L2P maintains a learnable prompt pool in the continual learning scenario, where prompts can be flexibly grouped as subsets to work collaboratively. Each prompt is associated with a key discovered by reducing the cosine similarity loss between matched input query features. A query function then uses these keys to dynamically look up a subset of task-relevant prompts based on the input features. The query function maps inputs to the top-N closest keys in the prompt pool at test time, and the associated prompt embeddings are then fed to the rest of the model to generate the output prediction. The cross-entropy loss was used during training to optimize the quick pool and classification head.

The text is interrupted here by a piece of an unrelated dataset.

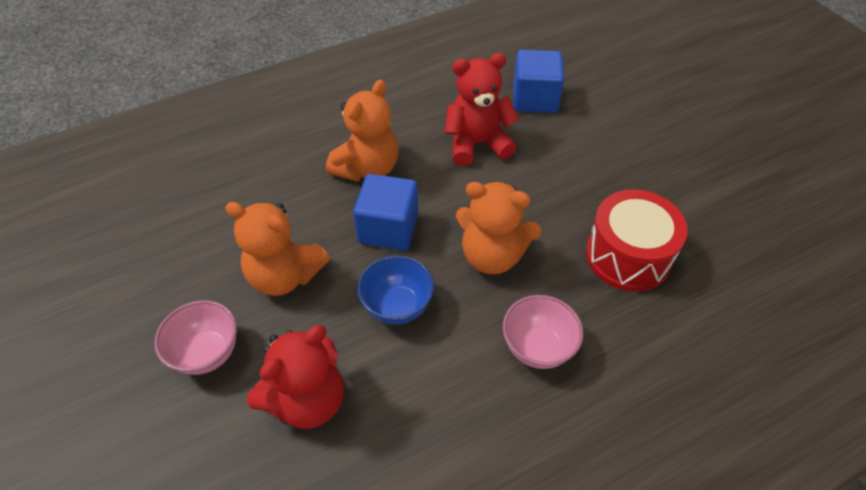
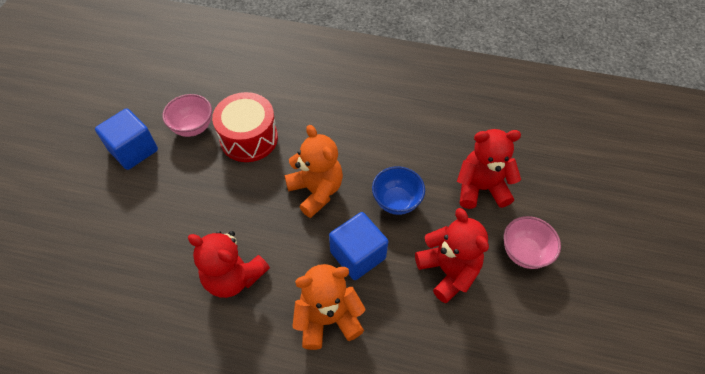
camera: 140 degrees left, 5 degrees up
(285, 276) = (448, 271): orange teddy bear -> red teddy bear
(535, 99) = (146, 284): blue cube -> blue cube (133, 150)
(537, 348) = (346, 132): pink bowl -> pink bowl (193, 127)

Intuitively, similar input examples tend to select similar sets of prompts and vice versa. Thus, frequently shared prompts encode more generic knowledge, whereas other prompts encode more task-specific knowledge. Furthermore, prompts store high-level instructions while freezing lower-level pre-trained representations, reducing catastrophic forgetting even without a rehearsal buffer. The instance-wise query mechanism eliminates the need to know the task identity or boundaries, allowing this approach to address the understudied problem of task-agnostic continuous learning.
On representative benchmarks, the effectiveness of L2P was assessed in various baseline methods using an ImageNet pre-trained Vision Transformer (ViT). The naive baseline, referred to as Sequential in the graphs below, refers to sequentially training a single model on all tasks. The EWC model incorporates a regularisation term to reduce forgetting, whereas the Rehearsal model stores previous examples in a buffer for mixed training with current data. The accuracy and the average difference were measured between the best accuracy achieved during training and the final accuracy for all tasks to assess overall continual learning performance, called forgetting. The L2P outperforms the Sequential and EWC methods in both metrics.
Notably, L2P outperforms the Rehearsal method, which employs an additional buffer to save previous data. Because the L2P approach is orthogonal to Rehearsal, its performance could be improved even more if it also used a rehearsal buffer. In terms of accuracy and forgetting, L2P outperforms baseline methods. Accuracy is the average accuracy for all tasks, while forgetting is the average difference between the best accuracy achieved during training and the final accuracy for all tasks.
The prompt selection results were plotted from the instance-wise query strategy on two different benchmarks, one with similar tasks and the other with a mix of tasks. According to the findings, L2P encourages more knowledge sharing between similar tasks by using more shared prompts and less knowledge sharing between different tasks by using more task-specific prompts.
L2P is a novel approach to addressing critical challenges in continuous learning. L2P does not require a rehearsal buffer or a known task identity to achieve high performance at test time. Furthermore, it can handle a variety of complex continuous learning scenarios, including the problematic task-agnostic setting.